What the exercise asks:
No picture belongs in the copy. Repeat each line below exactly.

Dataset content:
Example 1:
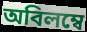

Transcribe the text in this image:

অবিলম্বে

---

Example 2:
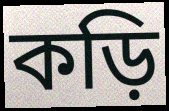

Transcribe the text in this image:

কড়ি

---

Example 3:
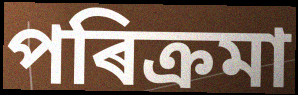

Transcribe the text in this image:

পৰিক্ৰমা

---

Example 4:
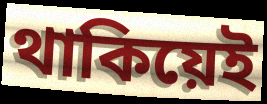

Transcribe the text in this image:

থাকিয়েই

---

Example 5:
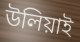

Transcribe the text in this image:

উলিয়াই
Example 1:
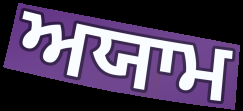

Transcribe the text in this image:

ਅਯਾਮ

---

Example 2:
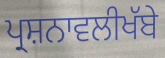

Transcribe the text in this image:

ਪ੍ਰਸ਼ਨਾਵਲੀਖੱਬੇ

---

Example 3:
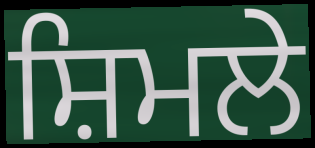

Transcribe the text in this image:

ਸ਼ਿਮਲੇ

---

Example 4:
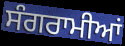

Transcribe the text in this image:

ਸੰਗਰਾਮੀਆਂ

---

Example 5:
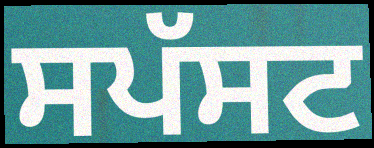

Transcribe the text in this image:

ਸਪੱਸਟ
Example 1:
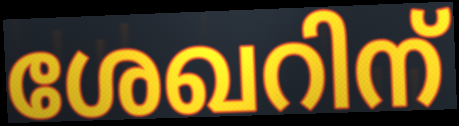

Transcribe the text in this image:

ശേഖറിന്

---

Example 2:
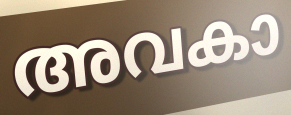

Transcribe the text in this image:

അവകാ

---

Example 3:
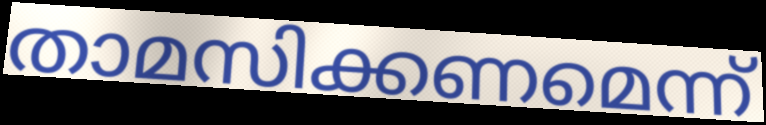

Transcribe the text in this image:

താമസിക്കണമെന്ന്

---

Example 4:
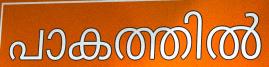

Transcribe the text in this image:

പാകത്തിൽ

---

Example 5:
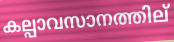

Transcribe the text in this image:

Answer box:
Example 1:

Transcribe the text in this image:

অবিলম্বে

---

Example 2:

Transcribe the text in this image:

কড়ি

---

Example 3:

Transcribe the text in this image:

পৰিক্ৰমা

---

Example 4:

Transcribe the text in this image:

থাকিয়েই

---

Example 5:

Transcribe the text in this image:

উলিয়াই
Example 1:

Transcribe the text in this image:

ਅਯਾਮ

---

Example 2:

Transcribe the text in this image:

ਪ੍ਰਸ਼ਨਾਵਲੀਖੱਬੇ

---

Example 3:

Transcribe the text in this image:

ਸ਼ਿਮਲੇ

---

Example 4:

Transcribe the text in this image:

ਸੰਗਰਾਮੀਆਂ

---

Example 5:

Transcribe the text in this image:

ਸਪੱਸਟ
Example 1:

Transcribe the text in this image:

ശേഖറിന്

---

Example 2:

Transcribe the text in this image:

അവകാ

---

Example 3:

Transcribe the text in this image:

താമസിക്കണമെന്ന്

---

Example 4:

Transcribe the text in this image:

പാകത്തിൽ

---

Example 5:

Transcribe the text in this image:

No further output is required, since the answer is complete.